If you peruse the roster of N.C. Central’s 2014-15 basketball team, the new faces outnumber the familiar ones.
Five players are returning, while eight are new. No Jeremy Ingram. No Emmanuel Chapman, arguably the two best players on last year’s first NCAA tournament team.
Getting back to the NCAA tournament will be a challenge.
But for most successful mid-major programs, having to start over every other year is normal. Players tend to struggle their first two years in college but reach the top of their games in their junior and senior years.
Digital Access for only $0.99
For the most comprehensive local coverage, subscribe today.
To stay competitive, schools like N.C. Central must scoop up older players transferring out of major conference schools and successful JUCO players.
Avoiding that two-year lull, N.C. Central coach Moton says, is difficult, but necessary.
“The reality is these kids grow up dreaming about going to Carolina, Duke, N.C. State and so on and so forth,” Moton said. “And the next dreams are going to the UNC Charlottes and the Wake Forests.”
He said by the time schools like N.C. Central find high school players, it takes them two years to really get going, so they are forced to start over. The goal of N.C. Central’s basketball program is to maintain that level of consistency.

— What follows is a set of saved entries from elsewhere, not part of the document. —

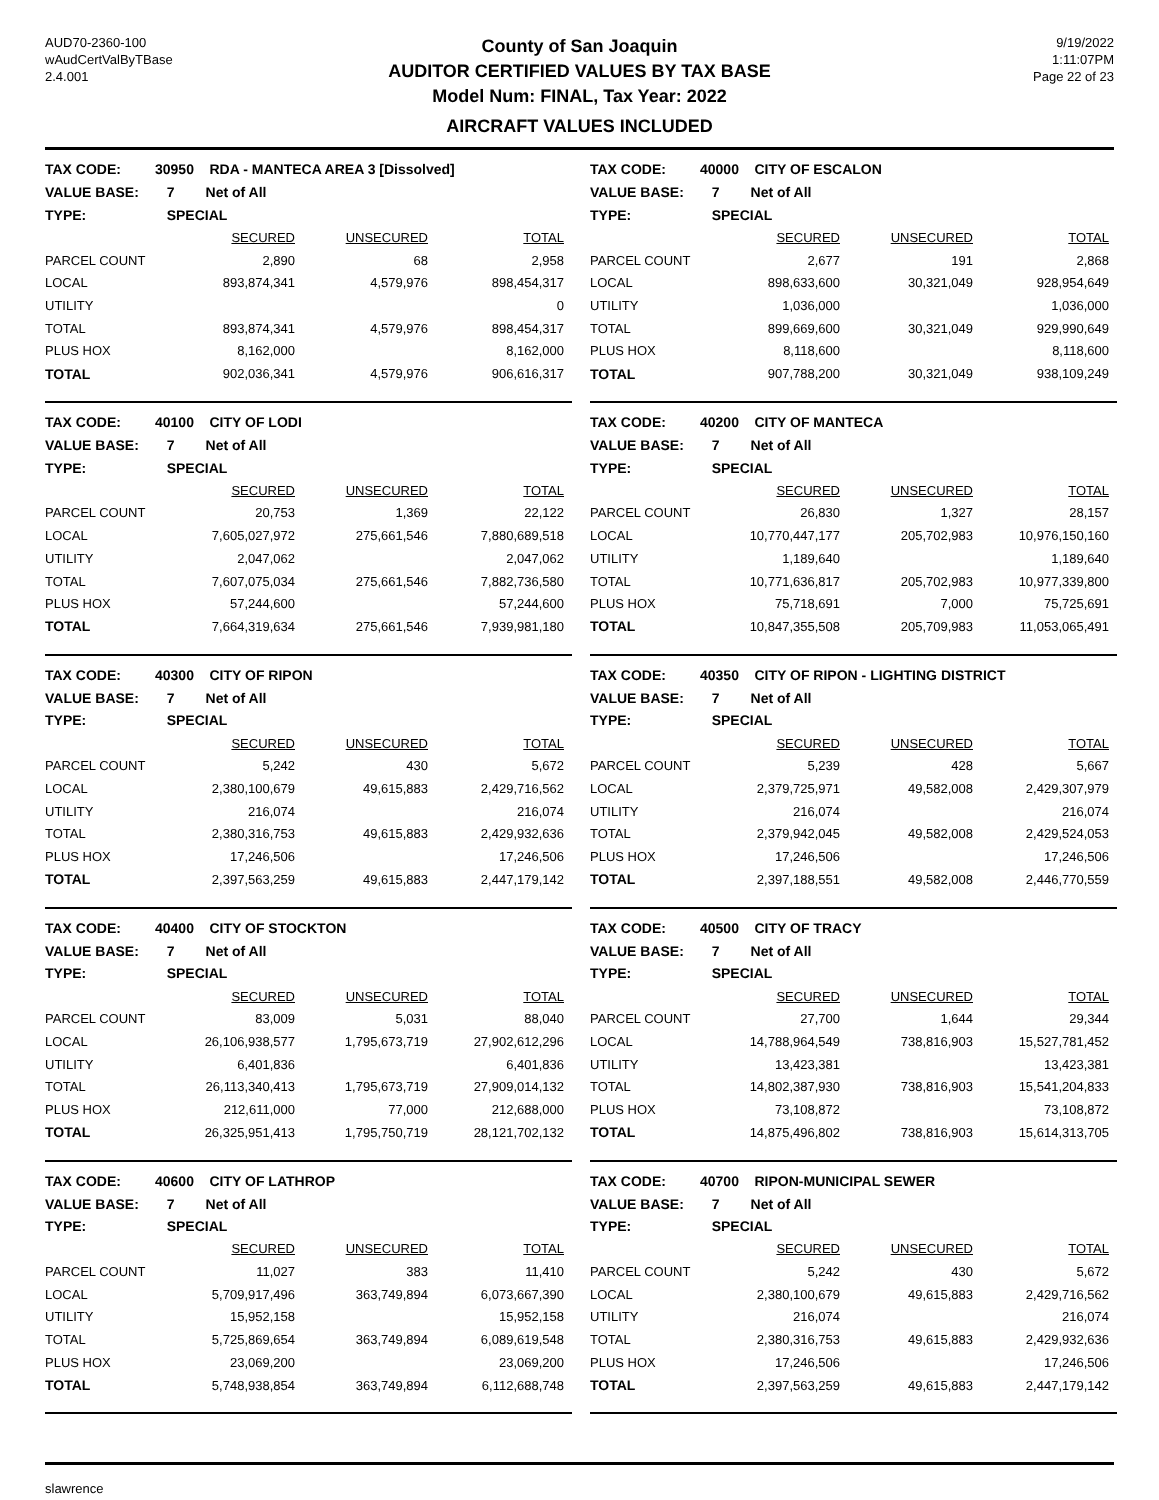AUD70-2360-100
wAudCertValByTBase
2.4.001
County of San Joaquin
AUDITOR CERTIFIED VALUES BY TAX BASE
Model Num: FINAL, Tax Year: 2022
AIRCRAFT VALUES INCLUDED
9/19/2022
1:11:07PM
Page 22 of 23
| TAX CODE: | 30950 RDA - MANTECA AREA 3 [Dissolved] | | | |
| VALUE BASE: | 7 Net of All | | | |
| TYPE: | SPECIAL | | | |
| | SECURED | UNSECURED | TOTAL | |
| PARCEL COUNT | 2,890 | 68 | 2,958 | |
| LOCAL | 893,874,341 | 4,579,976 | 898,454,317 | |
| UTILITY | | | 0 | |
| TOTAL | 893,874,341 | 4,579,976 | 898,454,317 | |
| PLUS HOX | 8,162,000 | | 8,162,000 | |
| TOTAL | 902,036,341 | 4,579,976 | 906,616,317 | |
| TAX CODE: | 40000 CITY OF ESCALON | | | |
| VALUE BASE: | 7 Net of All | | | |
| TYPE: | SPECIAL | | | |
| | SECURED | UNSECURED | TOTAL | |
| PARCEL COUNT | 2,677 | 191 | 2,868 | |
| LOCAL | 898,633,600 | 30,321,049 | 928,954,649 | |
| UTILITY | 1,036,000 | | 1,036,000 | |
| TOTAL | 899,669,600 | 30,321,049 | 929,990,649 | |
| PLUS HOX | 8,118,600 | | 8,118,600 | |
| TOTAL | 907,788,200 | 30,321,049 | 938,109,249 | |
| TAX CODE: | 40100 CITY OF LODI | | | |
| VALUE BASE: | 7 Net of All | | | |
| TYPE: | SPECIAL | | | |
| | SECURED | UNSECURED | TOTAL | |
| PARCEL COUNT | 20,753 | 1,369 | 22,122 | |
| LOCAL | 7,605,027,972 | 275,661,546 | 7,880,689,518 | |
| UTILITY | 2,047,062 | | 2,047,062 | |
| TOTAL | 7,607,075,034 | 275,661,546 | 7,882,736,580 | |
| PLUS HOX | 57,244,600 | | 57,244,600 | |
| TOTAL | 7,664,319,634 | 275,661,546 | 7,939,981,180 | |
| TAX CODE: | 40200 CITY OF MANTECA | | | |
| VALUE BASE: | 7 Net of All | | | |
| TYPE: | SPECIAL | | | |
| | SECURED | UNSECURED | TOTAL | |
| PARCEL COUNT | 26,830 | 1,327 | 28,157 | |
| LOCAL | 10,770,447,177 | 205,702,983 | 10,976,150,160 | |
| UTILITY | 1,189,640 | | 1,189,640 | |
| TOTAL | 10,771,636,817 | 205,702,983 | 10,977,339,800 | |
| PLUS HOX | 75,718,691 | 7,000 | 75,725,691 | |
| TOTAL | 10,847,355,508 | 205,709,983 | 11,053,065,491 | |
| TAX CODE: | 40300 CITY OF RIPON | | | |
| VALUE BASE: | 7 Net of All | | | |
| TYPE: | SPECIAL | | | |
| | SECURED | UNSECURED | TOTAL | |
| PARCEL COUNT | 5,242 | 430 | 5,672 | |
| LOCAL | 2,380,100,679 | 49,615,883 | 2,429,716,562 | |
| UTILITY | 216,074 | | 216,074 | |
| TOTAL | 2,380,316,753 | 49,615,883 | 2,429,932,636 | |
| PLUS HOX | 17,246,506 | | 17,246,506 | |
| TOTAL | 2,397,563,259 | 49,615,883 | 2,447,179,142 | |
| TAX CODE: | 40350 CITY OF RIPON - LIGHTING DISTRICT | | | |
| VALUE BASE: | 7 Net of All | | | |
| TYPE: | SPECIAL | | | |
| | SECURED | UNSECURED | TOTAL | |
| PARCEL COUNT | 5,239 | 428 | 5,667 | |
| LOCAL | 2,379,725,971 | 49,582,008 | 2,429,307,979 | |
| UTILITY | 216,074 | | 216,074 | |
| TOTAL | 2,379,942,045 | 49,582,008 | 2,429,524,053 | |
| PLUS HOX | 17,246,506 | | 17,246,506 | |
| TOTAL | 2,397,188,551 | 49,582,008 | 2,446,770,559 | |
| TAX CODE: | 40400 CITY OF STOCKTON | | | |
| VALUE BASE: | 7 Net of All | | | |
| TYPE: | SPECIAL | | | |
| | SECURED | UNSECURED | TOTAL | |
| PARCEL COUNT | 83,009 | 5,031 | 88,040 | |
| LOCAL | 26,106,938,577 | 1,795,673,719 | 27,902,612,296 | |
| UTILITY | 6,401,836 | | 6,401,836 | |
| TOTAL | 26,113,340,413 | 1,795,673,719 | 27,909,014,132 | |
| PLUS HOX | 212,611,000 | 77,000 | 212,688,000 | |
| TOTAL | 26,325,951,413 | 1,795,750,719 | 28,121,702,132 | |
| TAX CODE: | 40500 CITY OF TRACY | | | |
| VALUE BASE: | 7 Net of All | | | |
| TYPE: | SPECIAL | | | |
| | SECURED | UNSECURED | TOTAL | |
| PARCEL COUNT | 27,700 | 1,644 | 29,344 | |
| LOCAL | 14,788,964,549 | 738,816,903 | 15,527,781,452 | |
| UTILITY | 13,423,381 | | 13,423,381 | |
| TOTAL | 14,802,387,930 | 738,816,903 | 15,541,204,833 | |
| PLUS HOX | 73,108,872 | | 73,108,872 | |
| TOTAL | 14,875,496,802 | 738,816,903 | 15,614,313,705 | |
| TAX CODE: | 40600 CITY OF LATHROP | | | |
| VALUE BASE: | 7 Net of All | | | |
| TYPE: | SPECIAL | | | |
| | SECURED | UNSECURED | TOTAL | |
| PARCEL COUNT | 11,027 | 383 | 11,410 | |
| LOCAL | 5,709,917,496 | 363,749,894 | 6,073,667,390 | |
| UTILITY | 15,952,158 | | 15,952,158 | |
| TOTAL | 5,725,869,654 | 363,749,894 | 6,089,619,548 | |
| PLUS HOX | 23,069,200 | | 23,069,200 | |
| TOTAL | 5,748,938,854 | 363,749,894 | 6,112,688,748 | |
| TAX CODE: | 40700 RIPON-MUNICIPAL SEWER | | | |
| VALUE BASE: | 7 Net of All | | | |
| TYPE: | SPECIAL | | | |
| | SECURED | UNSECURED | TOTAL | |
| PARCEL COUNT | 5,242 | 430 | 5,672 | |
| LOCAL | 2,380,100,679 | 49,615,883 | 2,429,716,562 | |
| UTILITY | 216,074 | | 216,074 | |
| TOTAL | 2,380,316,753 | 49,615,883 | 2,429,932,636 | |
| PLUS HOX | 17,246,506 | | 17,246,506 | |
| TOTAL | 2,397,563,259 | 49,615,883 | 2,447,179,142 | |
slawrence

“The hardest thing to do is sustain that,” said Moton, whose team is picked to finish first in the MEAC. “That’s the hardest thing to do, not only in basketball but in anything. Once you go out on a date and you take this girl out to a fancy restaurant that night, you’ve got to maintain that. You can’t go to Bojangles’ the next week. She’s expecting chicken parmesan and whatever she likes.”
Moton is no stranger to the transfer game. In 2011 and 2012, there was Dominique Sutton, from Kansas State, and Ray Willis, from Oklahoma. Both made an immediate impact averaging 16.4 and 14.7 points per game, respectively, in their first year.
In 2012-13, Stanton Kidd, of South Plains College, averaged 14.5 points per game in his first year.
Whether the newest additions to the team this year are able to do the same remains to be seen. Who will be their impact players? Who will replace Ingram and Chapman, both of whom signed contracts oversees?
“To be honest, I know just as much as you know,” Moton said.
He said he has been unable to identify those players because most have been injured in practice. He also said he cannot judge a player until the team plays in front of 10,000 fans.
Nimrod Hilliard may be one of those players. Hilliard comes from Lamar University. Lamar cannot compete in postseason play this year, and its seniors were allowed to transfer without having to sit out a year.
Last year, Hilliard led Lamar in points and assists. He averaged 14.1 points and 4.9 assists per game.
“I really want to keep the winning going,” Hilliard said. “That’s exactly why I came here. I’m a point guard, obviously. I can pass. I can score. But it’s really just about winning. Any way we can do that, I’m willing to do.”
The school made its first appearance as a Division I program in the NCAA tournament in March, three years after it made its transition from Division II. N.C. Central won the MEAC and finished 28-6, tying a school record for most wins in a season and upsetting big schools like N.C. State along the way.
The Eagles were a No. 14 seed but lost to Iowa State in the second round.
But this is a new season, Moton said.
“Our players aren’t even allowed to mention the phrase ‘last year,’ ” he said. “It’s a process, and there are no skipping steps with the process. We’re going to embrace that. It’s not pretty. It’s not fun to go through it, but we’re going to go through it and see what’s on the other side.”